The board in T 2501/11 stated in its catchword: where prior publication of a citation has been admissibly disputed and the party bearing the burden of making the case for and proving it fails to provide a substantiated response, the board cannot treat that citation as prior art because opposition appeal proceedings are adversarial and so conducted in accordance with the adversary system of procedure, in which it is for the parties to make their cases and the boards' power to examine the facts of their own motion (Art. 114(1) EPC) is limited.
In T 862/16 the board raised, ex officio, a further objection under Art. 76(1) EPC. The appellant objected to the board's raising new issues in the appeal proceedings, arguing that new Art. 12(2) RPBA 2020 establishes the character of the appeal proceedings as a judicial review in which the parties have only very limited room for amending their case with respect to the first-instance proceedings. The board therefore should be similarly constrained from introducing new objections of its own motion. The board stated that Art. 12(2) RPBA 2020 framed the "primary object of the appeal proceedings [as being] to review the decision under appeal in a judicial manner", but mainly concerned, if at all, obligations on the parties and not the board. The board saw here no provision, or any other provision of the RPBA 2020, which could and would restrict its power conferred by Art. 111(1) and 114(1) EPC to raise new objections of its own motion. This would, moreover, be incompatible with the spirit and purpose of the Convention (Art. 23 RPBA 2020). Thus, provisions of the RPBA as secondary legislation according to Art. 23(4) EPC and R. 12c EPC could never take precedence over the provisions of the EPC itself. The board noted in passing that in ex parte appeal proceedings any new ground, i.e. one not examined by the first-instance department, could be invoked by a board of appeal under Art. 114(1) EPC during the appeal proceedings (cf. G 10/93, OJ 1995, 172). That the board might raise new objections, such as even a new inventive-step objection, had furthermore been confirmed by the Enlarged Board of Appeal (see e.g. R 16/13).

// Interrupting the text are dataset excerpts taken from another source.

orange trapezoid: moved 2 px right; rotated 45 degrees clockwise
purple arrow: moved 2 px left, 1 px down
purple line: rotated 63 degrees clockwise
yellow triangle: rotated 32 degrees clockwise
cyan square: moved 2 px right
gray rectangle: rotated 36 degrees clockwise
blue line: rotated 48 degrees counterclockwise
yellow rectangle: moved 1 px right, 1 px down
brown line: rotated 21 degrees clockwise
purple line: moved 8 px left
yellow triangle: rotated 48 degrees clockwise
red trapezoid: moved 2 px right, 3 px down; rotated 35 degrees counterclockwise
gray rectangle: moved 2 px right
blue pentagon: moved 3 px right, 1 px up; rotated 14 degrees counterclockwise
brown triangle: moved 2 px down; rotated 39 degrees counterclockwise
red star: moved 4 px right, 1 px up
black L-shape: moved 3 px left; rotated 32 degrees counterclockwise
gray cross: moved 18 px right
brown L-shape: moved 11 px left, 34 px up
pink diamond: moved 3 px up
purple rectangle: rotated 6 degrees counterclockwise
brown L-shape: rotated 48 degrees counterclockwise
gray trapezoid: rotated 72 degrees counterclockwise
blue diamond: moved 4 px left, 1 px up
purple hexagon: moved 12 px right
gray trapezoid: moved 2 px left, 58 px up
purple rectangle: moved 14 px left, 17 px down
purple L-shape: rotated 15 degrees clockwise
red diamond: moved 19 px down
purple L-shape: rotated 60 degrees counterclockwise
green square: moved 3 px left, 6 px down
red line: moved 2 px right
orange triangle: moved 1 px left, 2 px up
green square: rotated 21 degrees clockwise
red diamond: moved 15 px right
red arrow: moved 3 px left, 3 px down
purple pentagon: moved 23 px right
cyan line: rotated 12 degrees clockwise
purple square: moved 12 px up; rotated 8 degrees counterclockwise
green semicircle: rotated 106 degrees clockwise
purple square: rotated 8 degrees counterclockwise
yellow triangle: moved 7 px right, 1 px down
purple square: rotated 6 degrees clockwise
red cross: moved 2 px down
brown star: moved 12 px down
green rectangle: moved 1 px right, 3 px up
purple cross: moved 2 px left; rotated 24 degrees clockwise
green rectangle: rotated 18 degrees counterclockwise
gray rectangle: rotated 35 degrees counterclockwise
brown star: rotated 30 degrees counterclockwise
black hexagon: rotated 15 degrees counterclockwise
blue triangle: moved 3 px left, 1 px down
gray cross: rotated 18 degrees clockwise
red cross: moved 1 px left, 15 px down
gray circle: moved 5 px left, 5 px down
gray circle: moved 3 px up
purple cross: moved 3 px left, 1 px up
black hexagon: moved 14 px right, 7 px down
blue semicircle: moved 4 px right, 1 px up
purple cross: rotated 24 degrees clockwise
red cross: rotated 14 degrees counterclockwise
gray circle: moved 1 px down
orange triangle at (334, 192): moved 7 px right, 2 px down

In T 1370/15 the board stated in its catchword that not only in ex parte, but also in inter partes appeal proceedings, a board is allowed to introduce new ex officio common general knowledge without evidence of such knowledge which prejudices maintenance of the patent, to the extent that the board is knowledgeable in the respective technical field from the experience of its members working on cases in this field.